Task objective:
Express the entries as a JSON list of strings, one string per line with blank lines omitted, running from the start of the entries through the line that contains "deine neue Wohnsituation in Lausanne freuen.", both ends included.

:::

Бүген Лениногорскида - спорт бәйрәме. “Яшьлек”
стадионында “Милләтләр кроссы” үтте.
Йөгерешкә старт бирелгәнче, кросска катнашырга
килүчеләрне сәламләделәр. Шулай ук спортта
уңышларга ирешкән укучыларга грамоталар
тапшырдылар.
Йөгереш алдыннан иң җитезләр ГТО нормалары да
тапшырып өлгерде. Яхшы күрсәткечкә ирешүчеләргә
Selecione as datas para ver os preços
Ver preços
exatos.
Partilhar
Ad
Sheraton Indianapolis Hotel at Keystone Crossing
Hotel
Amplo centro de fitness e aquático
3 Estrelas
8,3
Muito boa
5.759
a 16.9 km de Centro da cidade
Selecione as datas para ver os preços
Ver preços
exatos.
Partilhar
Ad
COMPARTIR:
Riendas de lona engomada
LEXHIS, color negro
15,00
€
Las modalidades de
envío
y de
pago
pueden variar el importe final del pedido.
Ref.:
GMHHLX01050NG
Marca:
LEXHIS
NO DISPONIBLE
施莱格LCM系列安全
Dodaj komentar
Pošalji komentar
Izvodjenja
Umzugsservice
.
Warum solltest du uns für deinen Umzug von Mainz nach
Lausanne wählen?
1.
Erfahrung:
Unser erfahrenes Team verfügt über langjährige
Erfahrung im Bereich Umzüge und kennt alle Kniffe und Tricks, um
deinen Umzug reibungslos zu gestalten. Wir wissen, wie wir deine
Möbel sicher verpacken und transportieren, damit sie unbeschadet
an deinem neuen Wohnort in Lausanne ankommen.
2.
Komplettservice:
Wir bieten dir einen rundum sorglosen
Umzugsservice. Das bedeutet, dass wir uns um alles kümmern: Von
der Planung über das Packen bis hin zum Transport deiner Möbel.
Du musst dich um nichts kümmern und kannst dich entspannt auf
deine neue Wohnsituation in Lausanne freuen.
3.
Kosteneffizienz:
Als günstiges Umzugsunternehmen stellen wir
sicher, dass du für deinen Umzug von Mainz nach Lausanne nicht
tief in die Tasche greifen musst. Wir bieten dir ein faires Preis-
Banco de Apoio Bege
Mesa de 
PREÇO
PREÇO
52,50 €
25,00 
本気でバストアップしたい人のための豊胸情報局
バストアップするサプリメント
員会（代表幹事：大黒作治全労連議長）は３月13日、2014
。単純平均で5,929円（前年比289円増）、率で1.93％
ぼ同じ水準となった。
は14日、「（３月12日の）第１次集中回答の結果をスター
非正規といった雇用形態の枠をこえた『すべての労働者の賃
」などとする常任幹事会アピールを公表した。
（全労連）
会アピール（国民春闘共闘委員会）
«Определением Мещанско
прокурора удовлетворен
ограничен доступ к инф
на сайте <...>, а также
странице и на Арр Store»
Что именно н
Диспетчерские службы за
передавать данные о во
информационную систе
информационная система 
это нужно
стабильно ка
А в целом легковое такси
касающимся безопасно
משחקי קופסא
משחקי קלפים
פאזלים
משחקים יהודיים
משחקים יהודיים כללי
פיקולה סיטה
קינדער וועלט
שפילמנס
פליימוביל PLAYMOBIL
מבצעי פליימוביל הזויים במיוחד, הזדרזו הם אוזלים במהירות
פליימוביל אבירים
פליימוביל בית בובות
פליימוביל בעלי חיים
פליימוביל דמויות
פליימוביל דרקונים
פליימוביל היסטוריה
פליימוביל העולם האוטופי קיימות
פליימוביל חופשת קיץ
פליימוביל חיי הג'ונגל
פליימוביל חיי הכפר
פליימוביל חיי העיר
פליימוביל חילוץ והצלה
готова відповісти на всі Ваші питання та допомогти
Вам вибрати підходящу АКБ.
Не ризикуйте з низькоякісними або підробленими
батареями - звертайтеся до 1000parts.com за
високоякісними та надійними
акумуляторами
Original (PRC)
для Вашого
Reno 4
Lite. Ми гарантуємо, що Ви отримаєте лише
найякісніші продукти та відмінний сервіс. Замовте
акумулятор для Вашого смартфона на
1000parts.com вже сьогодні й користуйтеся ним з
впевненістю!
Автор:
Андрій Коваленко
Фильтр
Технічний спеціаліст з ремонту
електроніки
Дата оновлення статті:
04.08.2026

:::

Problem solution:
[
  "Бүген Лениногорскида - спорт бәйрәме. “Яшьлек”",
  "стадионында “Милләтләр кроссы” үтте.",
  "Йөгерешкә старт бирелгәнче, кросска катнашырга",
  "килүчеләрне сәламләделәр. Шулай ук спортта",
  "уңышларга ирешкән укучыларга грамоталар",
  "тапшырдылар.",
  "Йөгереш алдыннан иң җитезләр ГТО нормалары да",
  "тапшырып өлгерде. Яхшы күрсәткечкә ирешүчеләргә",
  "Selecione as datas para ver os preços",
  "Ver preços",
  "exatos.",
  "Partilhar",
  "Ad",
  "Sheraton Indianapolis Hotel at Keystone Crossing",
  "Hotel",
  "Amplo centro de fitness e aquático",
  "3 Estrelas",
  "8,3",
  "Muito boa",
  "5.759",
  "a 16.9 km de Centro da cidade",
  "Selecione as datas para ver os preços",
  "Ver preços",
  "exatos.",
  "Partilhar",
  "Ad",
  "COMPARTIR:",
  "Riendas de lona engomada",
  "LEXHIS, color negro",
  "15,00",
  "€",
  "Las modalidades de",
  "envío",
  "y de",
  "pago",
  "pueden variar el importe final del pedido.",
  "Ref.:",
  "GMHHLX01050NG",
  "Marca:",
  "LEXHIS",
  "NO DISPONIBLE",
  "施莱格LCM系列安全",
  "Dodaj komentar",
  "Pošalji komentar",
  "Izvodjenja",
  "Umzugsservice",
  ".",
  "Warum solltest du uns für deinen Umzug von Mainz nach",
  "Lausanne wählen?",
  "1.",
  "Erfahrung:",
  "Unser erfahrenes Team verfügt über langjährige",
  "Erfahrung im Bereich Umzüge und kennt alle Kniffe und Tricks, um",
  "deinen Umzug reibungslos zu gestalten. Wir wissen, wie wir deine",
  "Möbel sicher verpacken und transportieren, damit sie unbeschadet",
  "an deinem neuen Wohnort in Lausanne ankommen.",
  "2.",
  "Komplettservice:",
  "Wir bieten dir einen rundum sorglosen",
  "Umzugsservice. Das bedeutet, dass wir uns um alles kümmern: Von",
  "der Planung über das Packen bis hin zum Transport deiner Möbel.",
  "Du musst dich um nichts kümmern und kannst dich entspannt auf",
  "deine neue Wohnsituation in Lausanne freuen."
]